## EXERCISE INSTRUCTIONS
Print the data exactly as it is given, please.
[Start of Attachment]
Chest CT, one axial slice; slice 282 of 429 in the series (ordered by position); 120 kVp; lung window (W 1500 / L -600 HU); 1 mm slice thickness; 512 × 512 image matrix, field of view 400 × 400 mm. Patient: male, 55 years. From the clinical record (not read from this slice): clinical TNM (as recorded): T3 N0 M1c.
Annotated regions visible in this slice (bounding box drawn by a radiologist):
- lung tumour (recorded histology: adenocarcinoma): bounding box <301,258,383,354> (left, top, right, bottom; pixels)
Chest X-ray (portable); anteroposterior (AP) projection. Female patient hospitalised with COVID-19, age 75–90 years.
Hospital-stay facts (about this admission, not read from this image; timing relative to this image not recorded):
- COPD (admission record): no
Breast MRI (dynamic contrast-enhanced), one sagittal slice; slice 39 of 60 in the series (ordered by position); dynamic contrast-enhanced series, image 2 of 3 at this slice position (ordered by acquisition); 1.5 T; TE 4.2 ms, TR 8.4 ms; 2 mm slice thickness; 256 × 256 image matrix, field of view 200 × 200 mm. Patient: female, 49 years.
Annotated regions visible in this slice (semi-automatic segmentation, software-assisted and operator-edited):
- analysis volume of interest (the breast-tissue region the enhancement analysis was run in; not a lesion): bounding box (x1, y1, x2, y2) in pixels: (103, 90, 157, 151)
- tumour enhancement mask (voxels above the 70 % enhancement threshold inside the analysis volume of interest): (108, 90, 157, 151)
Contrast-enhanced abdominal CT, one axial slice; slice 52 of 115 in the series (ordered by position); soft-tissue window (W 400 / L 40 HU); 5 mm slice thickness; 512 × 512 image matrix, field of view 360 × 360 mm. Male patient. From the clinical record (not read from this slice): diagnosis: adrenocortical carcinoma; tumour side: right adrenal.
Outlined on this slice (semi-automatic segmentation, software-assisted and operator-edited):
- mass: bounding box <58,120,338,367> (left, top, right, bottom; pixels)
[End of Attachment]
## RESULT OF THE EXERCISE
Chest CT, one axial slice; slice 282 of 429 in the series (ordered by position); 120 kVp; lung window (W 1500 / L -600 HU); 1 mm slice thickness; 512 × 512 image matrix, field of view 400 × 400 mm. Patient: male, 55 years. From the clinical record (not read from this slice): clinical TNM (as recorded): T3 N0 M1c.
Annotated regions visible in this slice (bounding box drawn by a radiologist):
- lung tumour (recorded histology: adenocarcinoma): bounding box <301,258,383,354> (left, top, right, bottom; pixels)
Chest X-ray (portable); anteroposterior (AP) projection. Female patient hospitalised with COVID-19, age 75–90 years.
Hospital-stay facts (about this admission, not read from this image; timing relative to this image not recorded):
- COPD (admission record): no
Breast MRI (dynamic contrast-enhanced), one sagittal slice; slice 39 of 60 in the series (ordered by position); dynamic contrast-enhanced series, image 2 of 3 at this slice position (ordered by acquisition); 1.5 T; TE 4.2 ms, TR 8.4 ms; 2 mm slice thickness; 256 × 256 image matrix, field of view 200 × 200 mm. Patient: female, 49 years.
Annotated regions visible in this slice (semi-automatic segmentation, software-assisted and operator-edited):
- analysis volume of interest (the breast-tissue region the enhancement analysis was run in; not a lesion): bounding box (x1, y1, x2, y2) in pixels: (103, 90, 157, 151)
- tumour enhancement mask (voxels above the 70 % enhancement threshold inside the analysis volume of interest): (108, 90, 157, 151)
Contrast-enhanced abdominal CT, one axial slice; slice 52 of 115 in the series (ordered by position); soft-tissue window (W 400 / L 40 HU); 5 mm slice thickness; 512 × 512 image matrix, field of view 360 × 360 mm. Male patient. From the clinical record (not read from this slice): diagnosis: adrenocortical carcinoma; tumour side: right adrenal.
Outlined on this slice (semi-automatic segmentation, software-assisted and operator-edited):
- mass: bounding box <58,120,338,367> (left, top, right, bottom; pixels)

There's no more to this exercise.